Er selbst liebe die Gastro, schätzt privat aber auch die ruhigen Momente, findet den Ausgleich in der Natur oder der Musik. Oder bei einem gemütlichen Abendessen mit einem guten Glas Wein. «Der Wein ist sehr wichtig», sagt Räber und lacht. Auch wenn er in den letzten Jahren eher aus dem Hintergrund agiert, denkt er nicht ans aufhören.
«Ich bin jetzt 57 Jahre alt. Mit 65 aufhören, werde ich aber nicht», sagt der Gastronom. Trotzdem sei die Nachfolge ein Thema, mit dem er sich in den nächsten zehn Jahren akuter werde befassen müssen. Besonders hinsichtlich des geplanten Durchgangbahnhofs in Luzern. Würde das Projekt nämlich realisiert, so Räber, müsste das Schiff von seinem heutigen Standort, den es nun seit über fünfzig Jahre innehat, weichen.

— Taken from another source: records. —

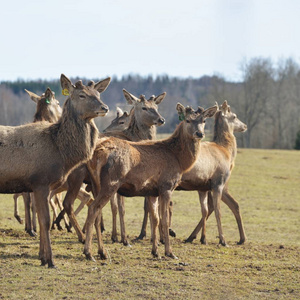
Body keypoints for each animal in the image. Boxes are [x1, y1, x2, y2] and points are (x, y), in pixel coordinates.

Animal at [0, 75, 110, 268]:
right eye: (81, 95)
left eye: (98, 93)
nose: (104, 108)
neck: (61, 152)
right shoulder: (40, 182)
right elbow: (44, 221)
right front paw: (50, 260)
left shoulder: (43, 185)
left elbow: (42, 217)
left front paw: (43, 257)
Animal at [83, 102, 217, 260]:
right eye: (188, 120)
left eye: (204, 120)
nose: (199, 134)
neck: (179, 160)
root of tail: (96, 155)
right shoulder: (166, 185)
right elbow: (164, 219)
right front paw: (169, 252)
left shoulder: (153, 191)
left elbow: (155, 219)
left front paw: (155, 251)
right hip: (111, 182)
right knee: (93, 208)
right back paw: (89, 252)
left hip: (95, 183)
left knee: (97, 212)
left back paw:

Wohin das Dampfschiff «Wilhelm Tell» dann steuern würde, ist noch nicht in Stein gemeisselt. Alternative Standorte würden bereits diskutiert. Aber bis dahin bleibt das Schiffrestaurant Tell fix im Luzerner Seebecken – und der hiesigen Gastronomie – verankert. Buchstäblich.